**Extracted data:**

================================

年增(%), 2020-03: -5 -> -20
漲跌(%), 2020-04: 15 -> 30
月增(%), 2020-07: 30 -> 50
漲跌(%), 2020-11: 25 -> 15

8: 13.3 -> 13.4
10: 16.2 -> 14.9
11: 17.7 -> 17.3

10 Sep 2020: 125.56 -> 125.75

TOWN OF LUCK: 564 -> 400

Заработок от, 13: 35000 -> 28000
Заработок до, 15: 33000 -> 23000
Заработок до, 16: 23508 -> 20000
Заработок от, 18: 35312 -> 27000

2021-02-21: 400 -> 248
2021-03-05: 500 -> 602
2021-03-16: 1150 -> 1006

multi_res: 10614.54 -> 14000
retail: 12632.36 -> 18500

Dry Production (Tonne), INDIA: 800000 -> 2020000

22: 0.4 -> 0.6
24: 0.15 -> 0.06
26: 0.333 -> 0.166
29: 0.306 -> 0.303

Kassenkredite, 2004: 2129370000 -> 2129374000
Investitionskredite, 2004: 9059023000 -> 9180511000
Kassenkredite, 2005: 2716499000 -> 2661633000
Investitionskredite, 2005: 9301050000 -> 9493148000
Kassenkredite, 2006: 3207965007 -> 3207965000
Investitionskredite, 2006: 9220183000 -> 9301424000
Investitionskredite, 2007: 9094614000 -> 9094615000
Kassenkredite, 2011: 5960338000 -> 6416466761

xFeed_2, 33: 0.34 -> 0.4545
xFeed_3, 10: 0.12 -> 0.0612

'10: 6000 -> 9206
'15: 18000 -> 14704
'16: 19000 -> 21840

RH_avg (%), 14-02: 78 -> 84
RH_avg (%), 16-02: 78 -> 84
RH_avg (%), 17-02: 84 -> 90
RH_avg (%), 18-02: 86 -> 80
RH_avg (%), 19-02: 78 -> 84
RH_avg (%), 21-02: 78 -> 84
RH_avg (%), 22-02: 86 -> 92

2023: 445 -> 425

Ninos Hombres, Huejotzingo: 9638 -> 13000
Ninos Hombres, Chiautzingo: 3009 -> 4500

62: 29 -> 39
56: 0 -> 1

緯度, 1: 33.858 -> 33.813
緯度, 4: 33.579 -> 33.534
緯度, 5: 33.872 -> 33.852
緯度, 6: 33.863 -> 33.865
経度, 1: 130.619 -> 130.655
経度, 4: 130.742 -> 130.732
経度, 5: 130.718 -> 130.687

================================

**Work task:**
Report only how many lines in the entries above contain the string "Kassenkredite".

**Output below:**
4